9 O envenenamento de Cláudio por ordem de Agripina se apresenta no temor de que o velho príncipe mudasse de posição e voltasse a preferir Britânico como sucessor (Tac. Ann. XII, 66). O episódio, se verdadeiro, demonstra os extremos da disputa sucessória, justamente por ela não ser legalmente regulada, como mencionamos anteriormente.
10 Trazer homens de prestígio literário para o círculo do imperador era uma tradição helenística por excelência na Antiguidade. Augusto já o havia feito com seu círculo de poetas (Virgílio, Horácio et al.). O patronato de literatos, oradores ou artistas em geral também era uma forma de obtenção de legitimidade do tipo cultural, vinculada ao prestígio das artes.

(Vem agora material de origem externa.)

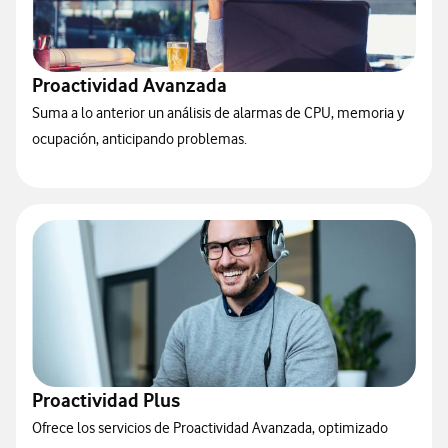
Proactividad Avanzada
Suma a lo anterior un análisis de alarmas de CPU, memoria y
ocupación, anticipando problemas.
Proactividad Plus
Ofrece los servicios de Proactividad Avanzada, optimizado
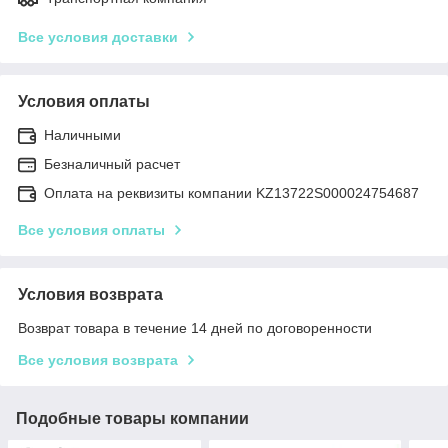
Все условия доставки
Условия оплаты
Наличными
Безналичный расчет
Оплата на реквизиты компании KZ13722S000024754687
Все условия оплаты
Условия возврата
Возврат товара в течение 14 дней по договоренности
Все условия возврата
Подобные товары компании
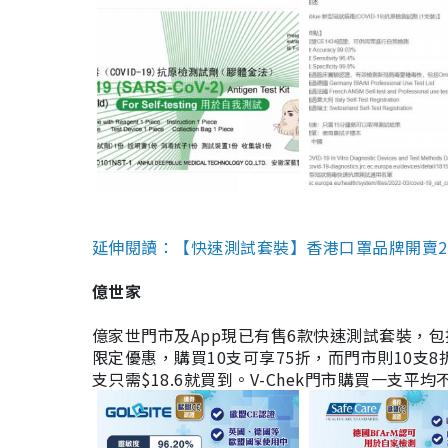
延伸閱讀：【快速測試套裝】香港口罩品牌開賣2款快速
億世家
億家世門市及App現已有售6款快速測試套裝，包括香港公司
限定優惠，購買10支可享75折，而門市則10支8折。現
支只需$18.6就買到。V-Chek門市購買一支平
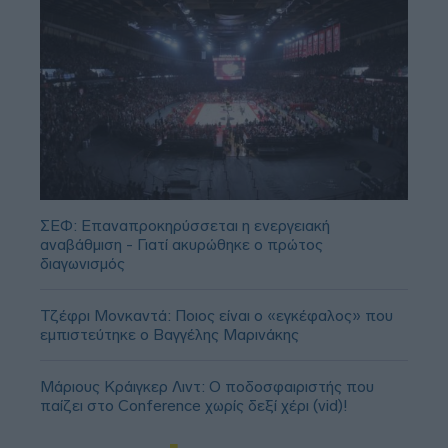
ΣΕΦ: Επαναπροκηρύσσεται η ενεργειακή
αναβάθμιση - Γιατί ακυρώθηκε ο πρώτος
διαγωνισμός
Τζέφρι Μονκαντά: Ποιος είναι ο «εγκέφαλος» που
εμπιστεύτηκε ο Βαγγέλης Μαρινάκης
Μάριους Κράιγκερ Λιντ: Ο ποδοσφαιριστής που
παίζει στο Conference χωρίς δεξί χέρι (vid)!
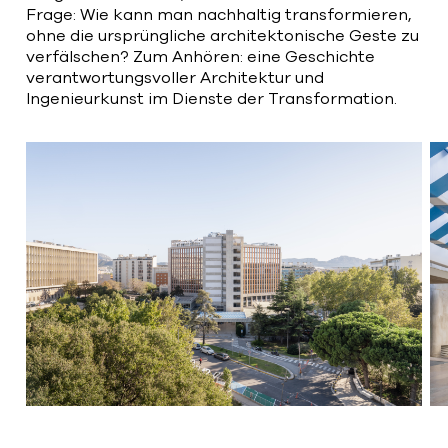
Frage: Wie kann man nachhaltig transformieren,
ohne die ursprüngliche architektonische Geste zu
verfälschen? Zum Anhören: eine Geschichte
verantwortungsvoller Architektur und
Ingenieurkunst im Dienste der Transformation.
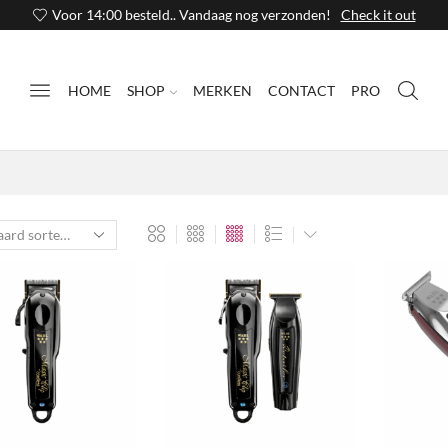
Voor 14:00 besteld.. Vandaag nog verzonden!
Check it out
HOME
SHOP
MERKEN
CONTACT
PRO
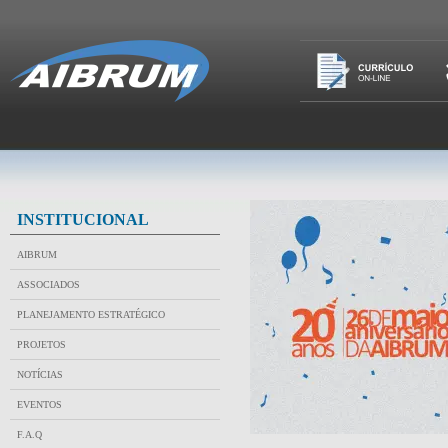
INSTITUCIONAL
AIBRUM
ASSOCIADOS
PLANEJAMENTO ESTRATÉGICO
PROJETOS
NOTÍCIAS
EVENTOS
F.A.Q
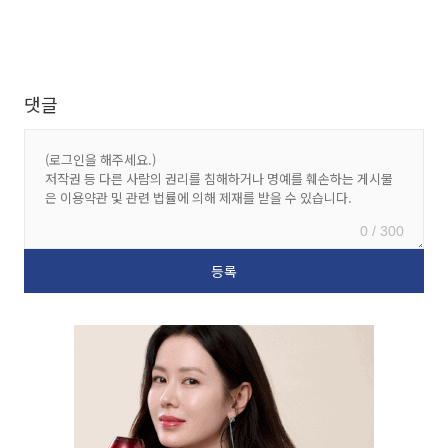
댓글
0 / 300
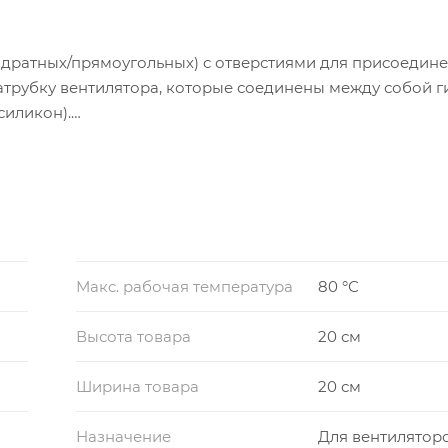
вадратных/прямоугольных) с отверстиями для присоедине
атрубку вентилятора, которые соединены между собой 
силикон).
зом:
или нагнетающей части вентилятора, гибкие вставки ра
рямоугольные «Н» (нагнетающая часть). Для осевых вент
ти одинаковы.
Макс. рабочая температура
80 °С
Высота товара
20 см
Ширина товара
20 см
Назначение
Для вентилятор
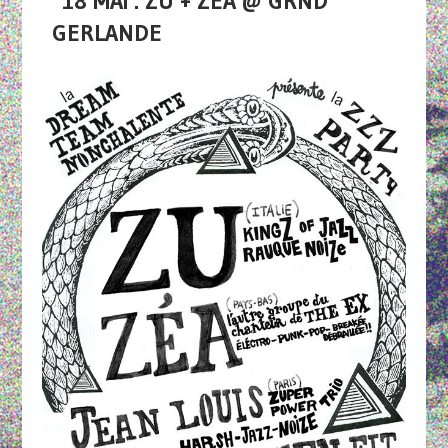
18 MAI : ZU + ZEA @ GRND
GERLANDE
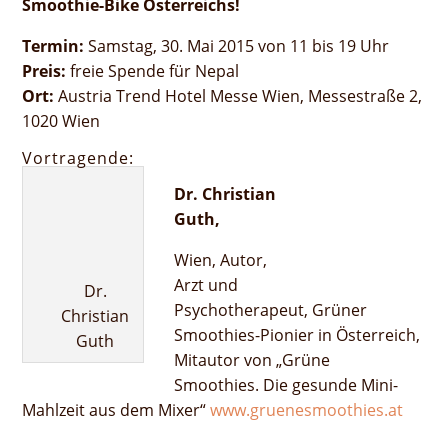
Smoothie-Bike Österreichs!
Termin:
Samstag, 30. Mai 2015 von 11 bis 19 Uhr
Preis:
freie Spende für Nepal
Ort:
Austria Trend Hotel Messe Wien, Messestraße 2,
1020 Wien
Vortragende:
Dr. Christian
Guth,
Wien, Autor,
Arzt und
Dr.
Psychotherapeut, Grüner
Christian
Smoothies-Pionier in Österreich,
Guth
Mitautor von „Grüne
Smoothies. Die gesunde Mini-
Mahlzeit aus dem Mixer“
www.gruenesmoothies.at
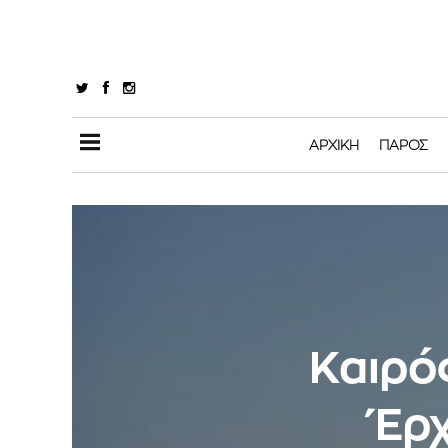
ΑΡΧΙΚΉ
ΠΆΡΟΣ
Καιρός
Έρχ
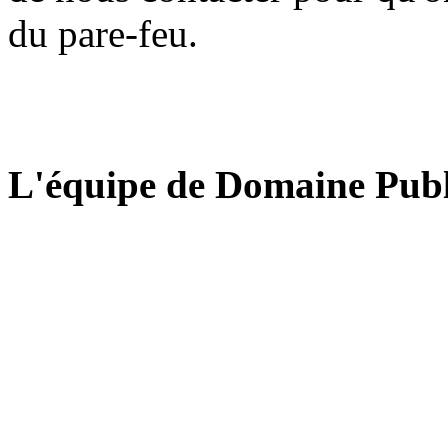
du pare-feu.
L'équipe de Domaine Publ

11 O caso de Marco Silano é ainda mais significativo quando analisamos seu contexto familiar: pertencente a um ramo da gens Junia, os Junii Silani foram particularmente visados. Lúcio Silano, seu irmão, havia sido prometido a Otávia e, por maquinações de Agripina, que buscava assegurá-la em casamento para Nero, foi acusado de incesto com a irmã e destituído do Senado. Por tais razões, cometeu suicídio em 49 (Tac. Ann. 12, 8). Outro irmão seu, Décimo Silano, foi morto em 64: era descendente de Augusto e supostamente planejava um golpe (Tac. Ann. 15, 35). Outro Silano, filho de Marco, foi morto em 66 também pela mesma acusação (Tac. Ann. 16, 8-9).
12 Não escapou ao olhar de Tácito o fato de que as decisões políticas (ou judiciais) tendiam a permanecer ocultas dentro do espaço da domus imperial, o que levou o autor romano a cunhar a expressão arcana imperii (Tac. Ann. 2, 36) para descrever as manobras políticas que se realizavam em segredo, longe do olhar público.
13 O termo legítimo, empregado na tradução de Leopoldo Pereira, é no original latino o adjetivo verus no acusativo singular feminino (veram dignamque stirpem). Daí que uma tradução mais precisa poderia ser “digno e verdadeiro herdeiro”.
14 No anverso, lê-se: NERONIS CAES[aris] MATER AGRIPP[ina] AVG[usta] DIVI CLAVD[ii]; Agripina, mãe de Nero, (esposa) do Divo Cláudio. No reverso: NERONI CLAVD[ii] DIVI F[ilius] CAES[ar] AVG[ustus] GERMAN[icus] IMP[erator] TR[ibunicia] P[otestas]; Nero, filho do Divo Cláudio, César Augusto Germânico, Imperador, (no exercício) do Tribunato da Plebe; EX S(senatus) C(onsulto); Por decreto do Senado. RIC I Nero 1. Cf. Sutherland; Carson, 1984, v. 1, p. 150.
15 Talbert (1984, p. 216) defende que a toga passa a ser uma vestimenta distintiva dos senadores na época imperial, interpretação que indica a figura como, de fato, a personificação do Senado.